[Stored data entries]
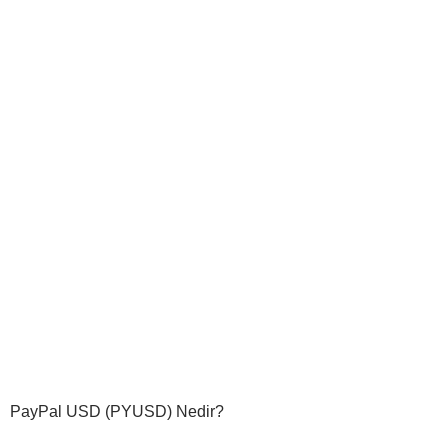
PayPal USD (PYUSD) Nedir?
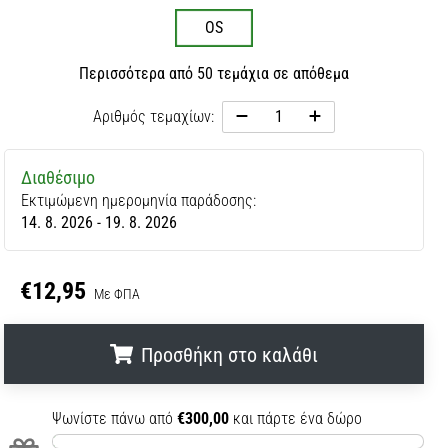
OS
Περισσότερα από 50 τεμάχια σε απόθεμα
Αριθμός τεμαχίων:
Διαθέσιμο
Εκτιμώμενη ημερομηνία παράδοσης:
14. 8. 2026 - 19. 8. 2026
€12,95
Με ΦΠΑ
Προσθήκη στο καλάθι
.
.
.
Ψωνίστε πάνω από
€300,00
και πάρτε ένα δώρο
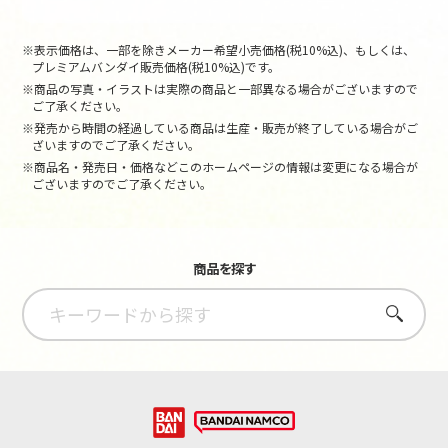
※表示価格は、一部を除きメーカー希望小売価格(税10%込)、もしくは、
プレミアムバンダイ販売価格(税10%込)です。
※商品の写真・イラストは実際の商品と一部異なる場合がございますので
ご了承ください。
※発売から時間の経過している商品は生産・販売が終了している場合がご
ざいますのでご了承ください。
※商品名・発売日・価格などこのホームページの情報は変更になる場合が
ございますのでご了承ください。
商品を探す
さがす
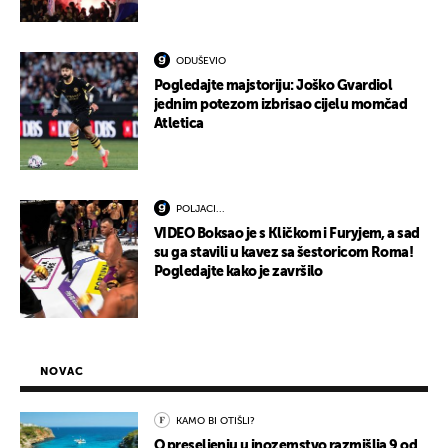
ODUŠEVIO
Pogledajte majstoriju: Joško Gvardiol
jednim potezom izbrisao cijelu momčad
Atletica
POLJACI...
VIDEO Boksao je s Kličkom i Furyjem, a sad
su ga stavili u kavez sa šestoricom Roma!
Pogledajte kako je završilo
NOVAC
KAMO BI OTIŠLI?
O preseljenju u inozemstvo razmišlja 9 od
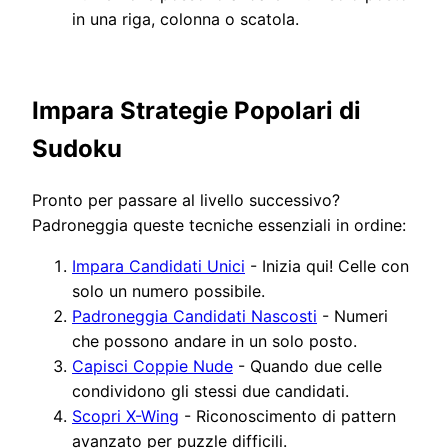
in una riga, colonna o scatola.
Impara Strategie Popolari di
Sudoku
Pronto per passare al livello successivo?
Padroneggia queste tecniche essenziali in ordine:
Impara Candidati Unici
- Inizia qui! Celle con
solo un numero possibile.
Padroneggia Candidati Nascosti
- Numeri
che possono andare in un solo posto.
Capisci Coppie Nude
- Quando due celle
condividono gli stessi due candidati.
Scopri X-Wing
- Riconoscimento di pattern
avanzato per puzzle difficili.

* ASSIGNMENT
Go through the data and show each line that holds "Impara".

* SOLUTION
Impara Strategie Popolari di
Impara Candidati Unici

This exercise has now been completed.